## Assigned task
Reproduce the listing that follows in full. Omit its images.

## Information given
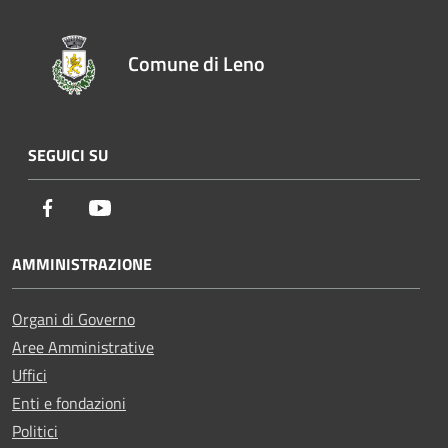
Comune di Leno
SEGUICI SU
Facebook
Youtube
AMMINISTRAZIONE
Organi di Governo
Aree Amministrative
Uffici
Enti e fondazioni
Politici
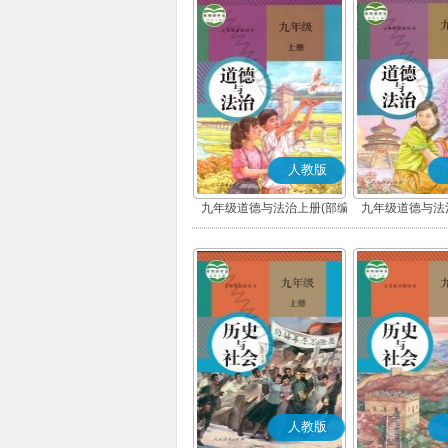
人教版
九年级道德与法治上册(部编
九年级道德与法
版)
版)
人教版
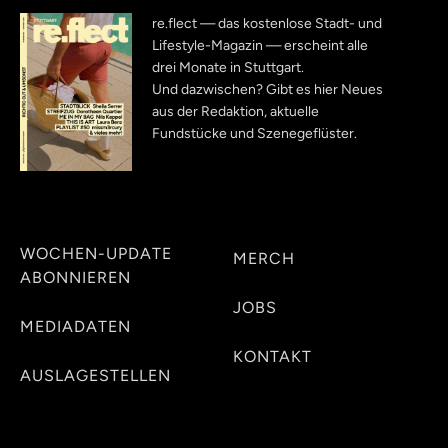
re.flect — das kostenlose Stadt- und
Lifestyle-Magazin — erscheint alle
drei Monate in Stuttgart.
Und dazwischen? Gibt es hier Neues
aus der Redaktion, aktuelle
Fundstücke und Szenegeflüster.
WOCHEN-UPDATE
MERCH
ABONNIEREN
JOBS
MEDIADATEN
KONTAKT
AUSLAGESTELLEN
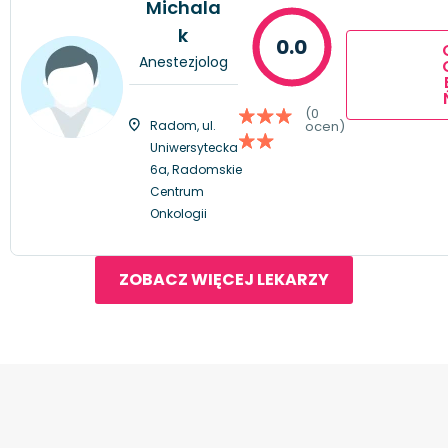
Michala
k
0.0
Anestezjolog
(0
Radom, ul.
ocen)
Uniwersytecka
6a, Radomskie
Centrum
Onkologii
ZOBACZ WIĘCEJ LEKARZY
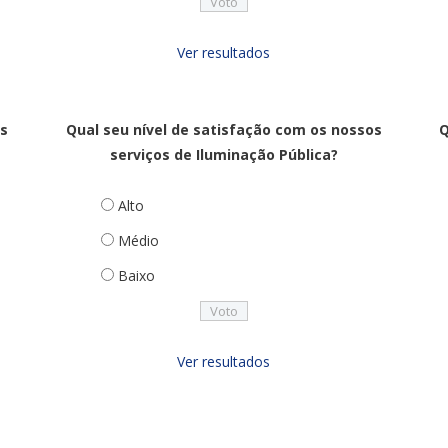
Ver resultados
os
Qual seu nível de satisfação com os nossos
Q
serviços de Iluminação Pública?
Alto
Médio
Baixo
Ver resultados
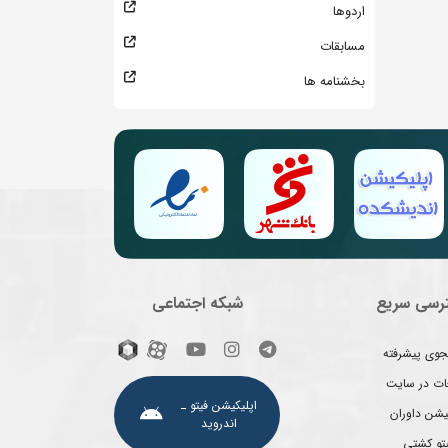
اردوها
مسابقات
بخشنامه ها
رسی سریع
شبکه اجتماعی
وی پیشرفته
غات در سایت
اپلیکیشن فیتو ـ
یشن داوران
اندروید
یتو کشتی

## Task output
Comune di Leno
SEGUICI SU
Facebook
Youtube
AMMINISTRAZIONE
Organi di Governo
Aree Amministrative
Uffici
Enti e fondazioni
Politici
人教版
九年级道德与法治上册(部编
九年级道德与法
版)
版)
人教版
re.flect — das kostenlose Stadt- und
Lifestyle-Magazin — erscheint alle
drei Monate in Stuttgart.
Und dazwischen? Gibt es hier Neues
aus der Redaktion, aktuelle
Fundstücke und Szenegeflüster.
WOCHEN-UPDATE
MERCH
ABONNIEREN
JOBS
MEDIADATEN
KONTAKT
AUSLAGESTELLEN
Michala
k
0.0
Anestezjolog
(0
Radom, ul.
ocen)
Uniwersytecka
6a, Radomskie
Centrum
Onkologii
ZOBACZ WIĘCEJ LEKARZY
Ver resultados
os
Qual seu nível de satisfação com os nossos
Q
serviços de Iluminação Pública?
Alto
Médio
Baixo
Ver resultados
اردوها
مسابقات
بخشنامه ها
رسی سریع
شبکه اجتماعی
وی پیشرفته
غات در سایت
اپلیکیشن فیتو ـ
یشن داوران
اندروید
یتو کشتی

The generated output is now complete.